SMRs and AMRs

Friday, April 11, 2008

Abuse Trails Central American Girls Into Gangs

By MARC LACEY
New York Times

GUATEMALA CITY — To join one of Central America’s fierce street gangs, Benky, a tiny young woman with heavy mascara and tattoos running up and down her arms, had to have sex with a dozen or so of her homeboys one night. She recalls sobbing uncontrollably when the last young man climbed off her and everyone gathered around to congratulate her on becoming a full-fledged member of the Mara Salvatrucha.

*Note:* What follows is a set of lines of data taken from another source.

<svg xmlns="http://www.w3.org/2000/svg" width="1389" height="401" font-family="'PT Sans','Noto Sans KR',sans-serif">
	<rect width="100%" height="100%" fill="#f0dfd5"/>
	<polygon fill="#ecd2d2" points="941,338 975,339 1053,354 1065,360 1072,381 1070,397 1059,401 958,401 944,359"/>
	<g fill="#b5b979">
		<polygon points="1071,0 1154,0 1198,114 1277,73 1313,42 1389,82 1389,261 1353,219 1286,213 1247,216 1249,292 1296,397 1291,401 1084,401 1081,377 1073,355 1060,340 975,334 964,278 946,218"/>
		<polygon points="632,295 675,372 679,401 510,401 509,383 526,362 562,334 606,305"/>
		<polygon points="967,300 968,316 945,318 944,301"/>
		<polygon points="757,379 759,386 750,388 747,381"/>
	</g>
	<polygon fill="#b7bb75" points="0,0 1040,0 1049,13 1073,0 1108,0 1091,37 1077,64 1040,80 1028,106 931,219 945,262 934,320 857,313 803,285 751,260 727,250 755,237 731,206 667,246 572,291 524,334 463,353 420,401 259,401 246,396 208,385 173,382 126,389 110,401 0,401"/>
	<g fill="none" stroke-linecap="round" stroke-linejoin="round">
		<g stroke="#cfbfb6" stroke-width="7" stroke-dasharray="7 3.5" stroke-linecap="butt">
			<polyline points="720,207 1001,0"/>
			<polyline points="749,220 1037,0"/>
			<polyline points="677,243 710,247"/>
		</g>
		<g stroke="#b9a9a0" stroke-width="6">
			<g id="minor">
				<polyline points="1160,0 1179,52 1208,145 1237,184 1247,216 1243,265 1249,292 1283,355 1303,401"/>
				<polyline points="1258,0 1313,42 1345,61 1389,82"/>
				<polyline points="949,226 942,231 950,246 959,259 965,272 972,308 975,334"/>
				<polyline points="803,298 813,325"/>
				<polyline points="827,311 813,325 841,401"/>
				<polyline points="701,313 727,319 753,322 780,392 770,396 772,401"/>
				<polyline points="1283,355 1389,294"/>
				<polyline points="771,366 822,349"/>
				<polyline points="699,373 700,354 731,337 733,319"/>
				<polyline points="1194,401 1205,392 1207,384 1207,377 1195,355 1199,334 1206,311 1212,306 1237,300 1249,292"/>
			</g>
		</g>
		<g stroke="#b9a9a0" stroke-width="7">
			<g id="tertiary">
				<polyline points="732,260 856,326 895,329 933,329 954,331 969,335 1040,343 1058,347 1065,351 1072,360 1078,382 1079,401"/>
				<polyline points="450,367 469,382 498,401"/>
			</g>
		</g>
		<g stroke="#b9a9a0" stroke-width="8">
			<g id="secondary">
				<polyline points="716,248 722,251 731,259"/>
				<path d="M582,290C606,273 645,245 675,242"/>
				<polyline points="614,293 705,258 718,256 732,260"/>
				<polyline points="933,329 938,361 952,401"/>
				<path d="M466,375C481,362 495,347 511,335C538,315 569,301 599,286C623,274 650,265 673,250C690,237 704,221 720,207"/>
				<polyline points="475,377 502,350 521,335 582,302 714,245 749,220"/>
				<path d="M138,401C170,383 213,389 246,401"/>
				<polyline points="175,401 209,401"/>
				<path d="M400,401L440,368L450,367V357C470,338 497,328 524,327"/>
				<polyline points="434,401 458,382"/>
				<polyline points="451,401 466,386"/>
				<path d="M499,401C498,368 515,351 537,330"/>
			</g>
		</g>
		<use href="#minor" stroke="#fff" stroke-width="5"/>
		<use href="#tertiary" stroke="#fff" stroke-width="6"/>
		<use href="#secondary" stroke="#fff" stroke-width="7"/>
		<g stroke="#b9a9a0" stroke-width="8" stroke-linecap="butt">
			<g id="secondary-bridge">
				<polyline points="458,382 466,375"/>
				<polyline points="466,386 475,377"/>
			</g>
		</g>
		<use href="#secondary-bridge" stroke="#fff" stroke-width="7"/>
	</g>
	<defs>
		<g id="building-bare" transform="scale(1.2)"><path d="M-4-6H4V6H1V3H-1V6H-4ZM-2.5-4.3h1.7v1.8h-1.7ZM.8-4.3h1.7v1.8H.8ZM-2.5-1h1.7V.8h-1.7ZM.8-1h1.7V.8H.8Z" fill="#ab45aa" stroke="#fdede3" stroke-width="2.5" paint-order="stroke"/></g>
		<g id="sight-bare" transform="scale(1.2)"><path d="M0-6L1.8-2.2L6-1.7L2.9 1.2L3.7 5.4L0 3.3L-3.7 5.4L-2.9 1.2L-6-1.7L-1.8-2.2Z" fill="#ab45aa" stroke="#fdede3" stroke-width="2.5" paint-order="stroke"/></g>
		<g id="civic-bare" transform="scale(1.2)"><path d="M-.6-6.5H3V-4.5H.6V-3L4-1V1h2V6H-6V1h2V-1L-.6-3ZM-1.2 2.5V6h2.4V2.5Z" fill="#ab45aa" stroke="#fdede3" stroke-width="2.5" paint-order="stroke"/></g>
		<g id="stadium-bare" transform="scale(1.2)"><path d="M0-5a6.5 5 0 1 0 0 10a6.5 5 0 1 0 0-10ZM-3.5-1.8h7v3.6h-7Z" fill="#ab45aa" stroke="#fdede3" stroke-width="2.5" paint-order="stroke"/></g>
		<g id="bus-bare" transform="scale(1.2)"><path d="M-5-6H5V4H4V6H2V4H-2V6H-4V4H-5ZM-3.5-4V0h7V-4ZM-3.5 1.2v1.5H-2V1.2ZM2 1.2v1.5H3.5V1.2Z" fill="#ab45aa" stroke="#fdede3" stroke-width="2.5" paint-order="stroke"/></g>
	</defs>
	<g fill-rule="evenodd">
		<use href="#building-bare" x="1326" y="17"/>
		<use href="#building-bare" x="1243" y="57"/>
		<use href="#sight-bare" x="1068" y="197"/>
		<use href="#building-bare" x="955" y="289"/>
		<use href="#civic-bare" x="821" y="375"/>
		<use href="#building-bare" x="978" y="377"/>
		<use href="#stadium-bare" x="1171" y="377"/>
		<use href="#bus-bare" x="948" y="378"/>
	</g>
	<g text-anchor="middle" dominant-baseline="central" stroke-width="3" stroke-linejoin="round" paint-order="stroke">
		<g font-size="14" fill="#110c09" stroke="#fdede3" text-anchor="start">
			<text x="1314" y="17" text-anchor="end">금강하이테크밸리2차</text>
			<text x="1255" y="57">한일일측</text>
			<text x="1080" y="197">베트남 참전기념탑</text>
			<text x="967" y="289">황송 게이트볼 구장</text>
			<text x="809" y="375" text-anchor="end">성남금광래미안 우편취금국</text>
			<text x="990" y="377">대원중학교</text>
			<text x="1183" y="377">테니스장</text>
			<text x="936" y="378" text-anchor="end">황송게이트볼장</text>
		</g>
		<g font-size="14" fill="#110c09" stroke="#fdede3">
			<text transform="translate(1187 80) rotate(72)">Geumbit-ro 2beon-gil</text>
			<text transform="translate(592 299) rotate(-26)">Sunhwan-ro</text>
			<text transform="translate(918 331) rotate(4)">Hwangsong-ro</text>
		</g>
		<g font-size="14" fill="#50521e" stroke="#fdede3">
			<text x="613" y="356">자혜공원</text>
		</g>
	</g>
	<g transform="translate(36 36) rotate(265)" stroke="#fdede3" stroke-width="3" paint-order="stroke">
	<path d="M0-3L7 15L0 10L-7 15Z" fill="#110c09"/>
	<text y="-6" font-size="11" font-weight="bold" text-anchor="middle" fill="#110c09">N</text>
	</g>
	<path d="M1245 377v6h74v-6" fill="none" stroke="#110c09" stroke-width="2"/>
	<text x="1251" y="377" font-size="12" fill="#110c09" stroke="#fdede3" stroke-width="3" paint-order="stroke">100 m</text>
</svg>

The gang leader ordered Benky, then 14, to rob buses, grab chains off people’s necks and even kill a girl from a rival gang. She always complied, although Benky said she was not completely sure if her rival had lived or died from the bullet she fired into her back.

“I thought it would be like my family,” Benky said of her reason for joining the gang, asking that her full name not be used. “I thought I’d get the love I was missing. But they’d hit me. They ordered me around. They told me I had to rob someone or kill someone, and I did it.”

When she tried to leave the gang five years later, her fellow gang members shot her six times. The scars still visible on her body vouch for her story, as do social workers who visited her during the nine months she spent in a hospital.

Horrible as it is, Benky’s story is not unusual. Her lament is one heard from young women in gangs across the region, and in interviews many told similar tales of sexual initiation, beatings and being made to rob and kill to earn their place.